Found several threads leading to the Throttle Position Sensor. I called around and was told by several people including my local BMW dealer that this car's Throttle Position Sensor is located in the Accelerator Pedal unit. I ordered a new pedal assembly and new intake boots. I have replaced these parts and went for a test drive. When I punched the gas pedal, the car made a low bellowing sound then slowing picked up speed. Shifted well. When the RPM's got to about 4000 the lights came on again and the car went into Limp Mode again.
Before you ask me for codes - I don't have codes to provide. I got an OBD2 scanner from AutoZone however, it didn't pull codes. I have ordered an iCarsoft i910 diagnostics tool but it hasn't arrived yet.
I am hoping someone has had a similar issue and could share your experiences. Also, if there are other TPS's on my car please let me know where they are located. Most of the posts that show a top TPS are M3 models and as I stated, mine is not.
Appreciate any help!
Luis B.
How old is the battery? Check battery- if possible- remove from car- hook it up to a battery charger until 100% full charge- have it load tested at local AutoZone. If it doesn't hold a voltage of 12.4~12.7, replace.

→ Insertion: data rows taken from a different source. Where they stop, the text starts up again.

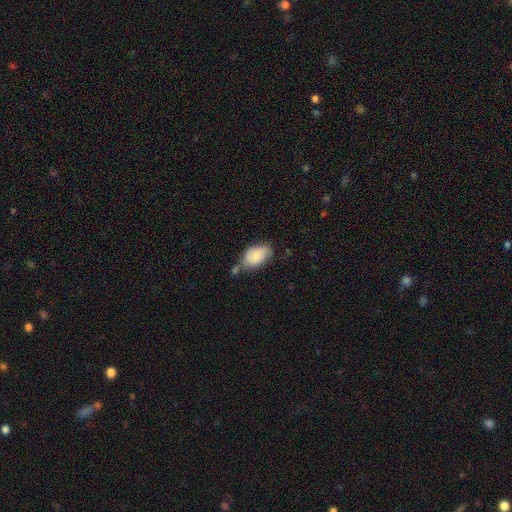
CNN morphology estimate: A smooth galaxy with no disk features (74%) that is in between round and cigar-shaped (91%).

Vote fractions:
- Smooth or featured? smooth: 74% / featured or disk: 19% / star or artifact: 7%
- How rounded? in between: 91% / round: 7% / cigar-shaped: 2%
- Merging? none: 52% / minor disturbance: 27% / merger: 15% / major disturbance: 7%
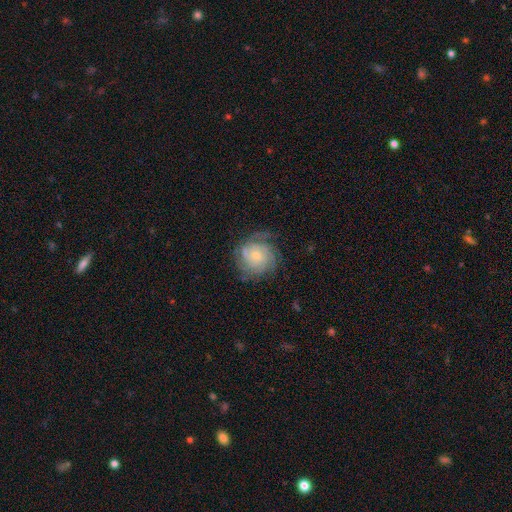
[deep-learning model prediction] Smooth or featured?
  - featured or disk: 78% *
  - smooth: 15%
  - star or artifact: 8%
Edge-on disk?
  - no: 98% *
  - yes: 2%
Bar?
  - no: 75% *
  - weak: 21%
  - strong: 3%
Spiral arms?
  - yes: 96% *
  - no: 4%
Spiral winding?
  - tight: 69% *
  - medium: 25%
  - loose: 6%
Spiral arm count?
  - can't tell: 30% *
  - 4: 22%
  - 3: 20%
  - 2: 12%
  - more than 4: 9%
  - 1: 7%
Bulge size?
  - small: 69% *
  - moderate: 26%
  - none: 2%
  - large: 2%
  - dominant: 1%
Merging?
  - none: 74% *
  - minor disturbance: 17%
  - major disturbance: 8%
  - merger: 1%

Thank you Mikyzz4 for your reply to my post. I actually had the battery tested the day after this "issue" appeared. The guys at AutoZone said the battery was good. I don't know how old it is, but after receiving your reply I got home and put my volt meter to the battery. It tested at 12.2V. I am going to Batteries Plus to have them check it out then I am going to Advance Auto parts to have them test again. This has been a very puzzling issue but if it turns out to be the battery, I will be very happy. Then onto the next project.
Thank you again.
Check and clean your wheel speed sensors, as that is known to cause the trifecta of lights on dash.
Thank you, I will do that as well. I do however can't understand how the wheel sensors would cause the engine to have a "bellowing" sound when I depress hard the accelerator. This happens at 2k RPM and has a slight stall, then accelerates and shifts well until 4k RPM when it goes into 'Limp' mode with Trifecta lights.
Thanks again,
Luis
Do you have an automatic trans?
- - - Updated - - -
Sorry, I didn't notice that in your first post. You need to clear codes and re-scan with BMW specific scanner or a computer with BMW software. You may need an update to transmission module that only BMW can provide, but let's stay optimistic and work with what you have. Re-scan when the iCarSoft tool arrives.
Any fix? This is extremely annoying on my car.
My transmission has been updated, so this update cannot be my issue.
Limp mode sucks.
Update: this isnt an actual repair, but a possible short term solution. I'm sitting in my car on my break at work. Had the key in ignition and I know it'll have the limp mode issue if the lights are illuminated before start up. I reset the transmission by putting my key in ignition to position one, holding the accelerator down for 10 seconds and the lights were gone and no limp mode.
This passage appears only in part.